Et si les hésitations des pouvoirs publics concernant l’état de santé d’Ali Bongo avaient pour but de faire gagner du temps, pour mieux préparer la perpétuation du régime au pouvoir à la suite d’une présidentielle anticipée ?

L’addition d’une multitude d’incertitudes incite à la prudence, obligeant les pouvoirs publics à prendre leurs responsabilités dans les meilleurs délais. © Gabonreview/Shutterstock

 

Depuis le 24 octobre dernier, date supposée de l’admission d’Ali Bongo au King Faisal hospital de Riyad, les pouvoirs publics peinent à rassurer les populations.
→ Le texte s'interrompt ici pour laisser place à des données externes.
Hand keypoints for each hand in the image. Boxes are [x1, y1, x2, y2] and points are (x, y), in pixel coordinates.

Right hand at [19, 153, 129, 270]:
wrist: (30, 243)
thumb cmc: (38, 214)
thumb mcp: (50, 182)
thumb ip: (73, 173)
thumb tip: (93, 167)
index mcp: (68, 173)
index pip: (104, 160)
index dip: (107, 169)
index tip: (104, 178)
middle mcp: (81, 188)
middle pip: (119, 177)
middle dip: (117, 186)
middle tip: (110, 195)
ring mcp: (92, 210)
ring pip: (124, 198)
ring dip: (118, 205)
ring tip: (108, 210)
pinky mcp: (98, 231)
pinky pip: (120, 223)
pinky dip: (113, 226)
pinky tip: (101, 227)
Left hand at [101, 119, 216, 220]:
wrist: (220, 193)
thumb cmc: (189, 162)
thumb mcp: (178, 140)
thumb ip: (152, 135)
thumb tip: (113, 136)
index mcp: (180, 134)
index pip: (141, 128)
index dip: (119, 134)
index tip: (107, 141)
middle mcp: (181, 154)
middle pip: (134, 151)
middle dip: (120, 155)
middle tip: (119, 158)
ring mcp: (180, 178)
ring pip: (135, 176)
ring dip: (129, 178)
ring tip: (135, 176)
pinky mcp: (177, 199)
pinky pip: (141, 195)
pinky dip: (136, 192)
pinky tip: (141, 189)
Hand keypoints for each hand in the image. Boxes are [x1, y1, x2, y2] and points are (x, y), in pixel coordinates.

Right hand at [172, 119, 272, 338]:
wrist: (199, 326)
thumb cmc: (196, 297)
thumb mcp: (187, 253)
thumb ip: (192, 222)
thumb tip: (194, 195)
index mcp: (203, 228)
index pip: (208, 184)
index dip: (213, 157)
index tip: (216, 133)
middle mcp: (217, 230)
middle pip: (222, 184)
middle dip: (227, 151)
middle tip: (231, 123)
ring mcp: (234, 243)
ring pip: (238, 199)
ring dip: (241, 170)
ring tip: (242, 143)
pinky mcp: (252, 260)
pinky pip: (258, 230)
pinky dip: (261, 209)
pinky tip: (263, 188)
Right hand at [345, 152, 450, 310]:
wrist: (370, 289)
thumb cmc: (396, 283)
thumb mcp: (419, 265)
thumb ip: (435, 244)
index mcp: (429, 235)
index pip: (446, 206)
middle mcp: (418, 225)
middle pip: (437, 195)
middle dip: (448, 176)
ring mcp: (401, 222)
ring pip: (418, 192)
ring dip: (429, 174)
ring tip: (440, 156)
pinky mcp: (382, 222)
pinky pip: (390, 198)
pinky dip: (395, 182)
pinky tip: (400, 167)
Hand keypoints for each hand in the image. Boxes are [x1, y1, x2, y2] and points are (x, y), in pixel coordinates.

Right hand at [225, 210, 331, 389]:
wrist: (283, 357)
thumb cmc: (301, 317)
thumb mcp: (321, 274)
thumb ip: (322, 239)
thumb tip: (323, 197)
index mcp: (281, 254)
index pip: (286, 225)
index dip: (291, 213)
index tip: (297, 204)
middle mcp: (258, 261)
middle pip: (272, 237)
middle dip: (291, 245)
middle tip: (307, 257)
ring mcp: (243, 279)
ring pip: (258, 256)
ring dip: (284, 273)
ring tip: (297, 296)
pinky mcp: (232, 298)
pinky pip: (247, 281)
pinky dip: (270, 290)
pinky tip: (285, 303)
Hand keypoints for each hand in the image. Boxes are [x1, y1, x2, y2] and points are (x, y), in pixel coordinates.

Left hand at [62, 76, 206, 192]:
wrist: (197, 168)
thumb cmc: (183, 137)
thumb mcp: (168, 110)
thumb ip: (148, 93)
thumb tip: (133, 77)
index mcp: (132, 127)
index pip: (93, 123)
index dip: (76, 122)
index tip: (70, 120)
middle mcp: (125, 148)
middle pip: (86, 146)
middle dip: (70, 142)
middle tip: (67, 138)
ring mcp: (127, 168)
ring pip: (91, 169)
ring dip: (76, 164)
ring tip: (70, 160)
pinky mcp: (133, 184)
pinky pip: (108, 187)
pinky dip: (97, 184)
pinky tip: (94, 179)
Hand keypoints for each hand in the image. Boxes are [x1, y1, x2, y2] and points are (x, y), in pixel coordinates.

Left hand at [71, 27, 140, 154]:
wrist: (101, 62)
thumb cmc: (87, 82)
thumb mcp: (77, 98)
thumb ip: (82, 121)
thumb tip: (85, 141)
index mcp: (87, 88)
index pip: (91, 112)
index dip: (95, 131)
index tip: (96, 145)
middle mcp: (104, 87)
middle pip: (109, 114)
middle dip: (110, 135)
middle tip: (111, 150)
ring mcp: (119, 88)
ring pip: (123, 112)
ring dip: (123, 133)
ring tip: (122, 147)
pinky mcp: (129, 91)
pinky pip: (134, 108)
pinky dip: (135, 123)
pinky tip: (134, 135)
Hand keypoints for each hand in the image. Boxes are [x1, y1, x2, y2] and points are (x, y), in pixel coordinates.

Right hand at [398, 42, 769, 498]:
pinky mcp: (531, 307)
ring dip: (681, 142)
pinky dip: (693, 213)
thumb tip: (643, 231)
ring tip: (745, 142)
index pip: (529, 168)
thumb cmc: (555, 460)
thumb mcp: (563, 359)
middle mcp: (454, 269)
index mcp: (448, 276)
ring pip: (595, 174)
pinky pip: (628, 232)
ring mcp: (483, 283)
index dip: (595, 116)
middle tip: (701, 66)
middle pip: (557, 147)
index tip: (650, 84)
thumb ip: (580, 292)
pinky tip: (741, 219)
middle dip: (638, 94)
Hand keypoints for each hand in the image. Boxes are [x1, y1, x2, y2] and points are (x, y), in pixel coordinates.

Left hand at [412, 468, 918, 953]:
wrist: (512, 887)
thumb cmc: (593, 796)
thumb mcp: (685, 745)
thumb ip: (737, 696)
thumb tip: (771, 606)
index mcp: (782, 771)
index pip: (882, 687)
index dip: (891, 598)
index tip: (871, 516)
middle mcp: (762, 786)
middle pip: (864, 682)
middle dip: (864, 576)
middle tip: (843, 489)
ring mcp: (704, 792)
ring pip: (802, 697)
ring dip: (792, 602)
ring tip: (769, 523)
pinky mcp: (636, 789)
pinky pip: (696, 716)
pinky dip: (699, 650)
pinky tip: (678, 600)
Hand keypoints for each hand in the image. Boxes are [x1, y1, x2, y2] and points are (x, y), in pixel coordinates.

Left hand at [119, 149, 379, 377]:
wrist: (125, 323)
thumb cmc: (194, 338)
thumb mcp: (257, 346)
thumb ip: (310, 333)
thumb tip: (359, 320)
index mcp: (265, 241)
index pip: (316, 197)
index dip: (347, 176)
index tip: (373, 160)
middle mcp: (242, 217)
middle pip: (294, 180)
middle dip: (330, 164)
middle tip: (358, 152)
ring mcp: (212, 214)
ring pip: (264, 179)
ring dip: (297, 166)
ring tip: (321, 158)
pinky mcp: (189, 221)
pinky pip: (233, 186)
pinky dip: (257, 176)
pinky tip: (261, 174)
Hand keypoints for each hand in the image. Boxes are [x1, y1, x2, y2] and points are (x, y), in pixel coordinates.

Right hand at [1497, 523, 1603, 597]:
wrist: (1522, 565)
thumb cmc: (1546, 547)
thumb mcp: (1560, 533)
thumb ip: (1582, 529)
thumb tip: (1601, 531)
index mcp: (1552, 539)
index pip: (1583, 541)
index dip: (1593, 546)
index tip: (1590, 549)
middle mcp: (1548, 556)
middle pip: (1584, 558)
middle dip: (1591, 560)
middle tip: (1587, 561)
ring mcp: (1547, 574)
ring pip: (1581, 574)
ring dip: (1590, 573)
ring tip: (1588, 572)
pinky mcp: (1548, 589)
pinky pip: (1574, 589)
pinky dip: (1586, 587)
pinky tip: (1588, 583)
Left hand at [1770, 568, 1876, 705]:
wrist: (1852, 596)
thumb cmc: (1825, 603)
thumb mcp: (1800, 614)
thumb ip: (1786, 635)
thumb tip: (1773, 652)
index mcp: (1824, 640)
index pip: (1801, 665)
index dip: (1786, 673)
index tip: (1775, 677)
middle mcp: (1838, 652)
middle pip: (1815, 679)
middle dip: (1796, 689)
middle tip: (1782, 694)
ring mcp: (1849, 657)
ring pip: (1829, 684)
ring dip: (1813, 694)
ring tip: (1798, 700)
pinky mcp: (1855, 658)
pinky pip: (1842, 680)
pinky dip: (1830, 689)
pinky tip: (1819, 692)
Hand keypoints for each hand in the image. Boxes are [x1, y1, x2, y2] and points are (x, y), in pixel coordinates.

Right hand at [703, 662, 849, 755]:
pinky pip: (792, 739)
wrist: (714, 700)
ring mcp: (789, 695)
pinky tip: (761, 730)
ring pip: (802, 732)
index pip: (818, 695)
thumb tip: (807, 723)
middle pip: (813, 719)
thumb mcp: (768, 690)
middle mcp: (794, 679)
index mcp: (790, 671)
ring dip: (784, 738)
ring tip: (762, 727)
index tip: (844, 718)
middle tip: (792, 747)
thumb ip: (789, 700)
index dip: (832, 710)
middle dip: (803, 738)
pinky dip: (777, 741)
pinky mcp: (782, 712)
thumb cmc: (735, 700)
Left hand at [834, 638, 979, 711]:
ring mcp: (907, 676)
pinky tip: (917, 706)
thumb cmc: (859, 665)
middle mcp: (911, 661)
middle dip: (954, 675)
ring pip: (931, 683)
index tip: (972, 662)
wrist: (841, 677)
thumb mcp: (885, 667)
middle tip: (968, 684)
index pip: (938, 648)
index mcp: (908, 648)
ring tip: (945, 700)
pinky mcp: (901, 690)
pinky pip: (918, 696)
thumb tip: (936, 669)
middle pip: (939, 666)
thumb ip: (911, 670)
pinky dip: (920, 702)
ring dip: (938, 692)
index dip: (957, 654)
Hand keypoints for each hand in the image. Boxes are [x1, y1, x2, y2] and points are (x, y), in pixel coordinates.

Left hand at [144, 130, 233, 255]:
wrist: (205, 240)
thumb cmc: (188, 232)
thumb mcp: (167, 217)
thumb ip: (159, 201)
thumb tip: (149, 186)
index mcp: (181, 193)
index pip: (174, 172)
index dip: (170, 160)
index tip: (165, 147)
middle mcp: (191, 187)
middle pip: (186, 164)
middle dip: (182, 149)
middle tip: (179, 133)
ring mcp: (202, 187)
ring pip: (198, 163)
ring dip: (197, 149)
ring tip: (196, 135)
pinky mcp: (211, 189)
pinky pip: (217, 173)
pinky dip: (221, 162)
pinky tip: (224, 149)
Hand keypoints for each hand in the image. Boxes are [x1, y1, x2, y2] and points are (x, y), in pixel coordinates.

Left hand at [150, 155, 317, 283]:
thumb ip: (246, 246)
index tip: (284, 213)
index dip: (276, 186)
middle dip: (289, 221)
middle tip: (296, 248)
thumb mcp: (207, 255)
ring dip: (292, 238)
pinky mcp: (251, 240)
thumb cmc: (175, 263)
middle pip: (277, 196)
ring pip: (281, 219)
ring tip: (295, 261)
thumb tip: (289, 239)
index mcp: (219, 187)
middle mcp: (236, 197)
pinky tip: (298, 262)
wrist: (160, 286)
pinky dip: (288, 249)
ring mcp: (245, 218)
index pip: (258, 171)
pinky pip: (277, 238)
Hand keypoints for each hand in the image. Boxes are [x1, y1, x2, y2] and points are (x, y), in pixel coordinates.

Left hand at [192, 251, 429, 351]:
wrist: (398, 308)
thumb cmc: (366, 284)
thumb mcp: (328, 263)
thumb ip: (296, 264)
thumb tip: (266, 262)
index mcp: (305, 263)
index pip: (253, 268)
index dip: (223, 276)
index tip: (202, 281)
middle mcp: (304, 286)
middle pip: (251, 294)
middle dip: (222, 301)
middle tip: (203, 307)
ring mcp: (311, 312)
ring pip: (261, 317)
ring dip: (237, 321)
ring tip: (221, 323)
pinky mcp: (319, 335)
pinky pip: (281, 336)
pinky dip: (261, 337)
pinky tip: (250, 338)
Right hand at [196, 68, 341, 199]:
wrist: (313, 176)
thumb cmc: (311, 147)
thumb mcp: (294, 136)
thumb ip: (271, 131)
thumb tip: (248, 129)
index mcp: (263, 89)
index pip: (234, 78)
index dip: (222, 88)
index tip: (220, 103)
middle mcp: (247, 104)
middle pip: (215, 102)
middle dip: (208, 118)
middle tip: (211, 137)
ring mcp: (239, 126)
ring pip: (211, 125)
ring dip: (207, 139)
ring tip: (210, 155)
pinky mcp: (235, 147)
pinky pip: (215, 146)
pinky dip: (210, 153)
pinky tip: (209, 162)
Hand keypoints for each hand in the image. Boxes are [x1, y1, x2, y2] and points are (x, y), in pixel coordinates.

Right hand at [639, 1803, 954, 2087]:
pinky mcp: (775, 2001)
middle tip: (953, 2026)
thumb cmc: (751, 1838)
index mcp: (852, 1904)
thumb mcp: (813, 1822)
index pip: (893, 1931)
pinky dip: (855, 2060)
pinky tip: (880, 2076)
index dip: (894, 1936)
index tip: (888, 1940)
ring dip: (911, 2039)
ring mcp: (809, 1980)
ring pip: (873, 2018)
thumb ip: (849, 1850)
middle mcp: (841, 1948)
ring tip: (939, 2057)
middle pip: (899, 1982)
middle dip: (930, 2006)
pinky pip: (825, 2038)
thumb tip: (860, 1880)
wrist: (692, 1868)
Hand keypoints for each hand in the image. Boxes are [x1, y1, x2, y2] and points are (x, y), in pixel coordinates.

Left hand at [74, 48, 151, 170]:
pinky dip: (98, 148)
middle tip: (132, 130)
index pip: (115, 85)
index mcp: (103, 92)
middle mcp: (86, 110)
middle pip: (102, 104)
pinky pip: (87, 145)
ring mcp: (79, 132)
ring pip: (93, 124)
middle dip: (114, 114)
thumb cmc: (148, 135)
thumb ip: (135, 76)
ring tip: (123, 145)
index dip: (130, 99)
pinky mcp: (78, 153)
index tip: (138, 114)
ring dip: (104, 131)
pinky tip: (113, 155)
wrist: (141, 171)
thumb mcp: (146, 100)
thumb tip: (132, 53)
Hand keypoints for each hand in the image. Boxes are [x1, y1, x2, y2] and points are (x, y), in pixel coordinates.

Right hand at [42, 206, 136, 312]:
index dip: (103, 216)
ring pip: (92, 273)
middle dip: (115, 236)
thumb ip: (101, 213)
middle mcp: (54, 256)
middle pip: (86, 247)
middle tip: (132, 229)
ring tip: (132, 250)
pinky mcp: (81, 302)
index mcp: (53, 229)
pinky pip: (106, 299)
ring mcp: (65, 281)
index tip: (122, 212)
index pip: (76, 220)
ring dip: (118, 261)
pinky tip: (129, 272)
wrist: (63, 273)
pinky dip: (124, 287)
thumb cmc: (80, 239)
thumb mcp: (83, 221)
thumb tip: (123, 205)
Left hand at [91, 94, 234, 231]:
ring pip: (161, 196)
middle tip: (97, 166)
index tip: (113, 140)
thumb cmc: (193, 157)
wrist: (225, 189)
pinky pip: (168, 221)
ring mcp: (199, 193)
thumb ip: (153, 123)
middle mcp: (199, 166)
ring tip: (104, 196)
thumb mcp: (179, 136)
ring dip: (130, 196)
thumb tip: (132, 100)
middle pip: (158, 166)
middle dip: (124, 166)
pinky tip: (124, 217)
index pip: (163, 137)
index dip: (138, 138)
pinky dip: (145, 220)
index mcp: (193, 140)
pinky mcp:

A ce jour, aucune institution constitutionnelle ou autorité habilitée n’a pu, preuves à l’appui, soutenir une position claire. Du coup, l’opinion baigne dans l’incertitude, ne sachant pas si Ali Bongo dispose encore de toutes les facultés physiques et intellectuelles nécessaires à l’accomplissement de ses tâches.

Toutefois, en parlant le 14 novembre dernier, d’«indisponibilité temporaire» du président de la République, la Cour constitutionnelle a reconnu in petto que la situation est beaucoup plus grave que ne voulaient le faire croire les communiqués contradictoires de la présidence de la République. Dans le même esprit, en refusant de recevoir la requête de Kevin Anges Nzigou, qui lui demande d’ordonner une expertise médicale afin de tirer la situation au clair, la juridiction constitutionnelle a implicitement avoué ne pas être disposée à faire avancer les choses. D’une certaine façon, elle a donné l’impression de vouloir maintenir le flou sur une situation qui, quoi qu’on en dise, compromet le fonctionnement régulier des pouvoirs publics.

Sans pouvoir en dire davantage, une partie de l’opinion soupçonne la Cour constitutionnelle d’avoir une idée derrière la tête ou de vouloir passer à autre chose. Le black-out entretenu par les autorités marocaines au sujet du probable transfèrement d’Ali Bongo, l’absence d’information officielle, les zigzags du gouvernement et les luttes de clans, matérialisées par les interdictions de sortie du territoire dont sont frappés certains responsables, achèvent de convaincre l’opinion de ce que quelque chose leur ait caché.

Si le ciel gabonais est gorgé de nuages sombres, nourries par un incessant torrent d’incertitudes nées du silence de la classe dirigeante, la pluie parait inéluctable ! Surtout que la Cour constitutionnelle ne pourra continuellement combler les “lacunes” des différentes lois. Certes, la décision n° 219/CC ouvre la voie à de nouvelles saisines, mais on se demande encore à quoi tout cela rime. A quoi bon convoquer des conseils des ministres si les décisions qui en sortent ne peuvent être traduites en décret ? Pourquoi adopter une loi de finances si elle ne peut être promulguée, faute de décret ? Au-delà, comment discuter d’une loi de finances quand on ne dispose pas du pouvoir de contrôle de l’action gouvernementale et qu’on ne peut, par conséquent, adopter la loi de règlement ? L’addition de toutes ces incertitudes incite à la prudence. Elle oblige les pouvoirs publics à prendre leurs responsabilités dans les meilleurs délais. En quoi faisant ? En faisant la lumière sur l’état de santé d’Ali Bongo et, le cas échéant, en constatant la vacance de pouvoir, étape ultime vers l’intérim et donc une présidentielle anticipée.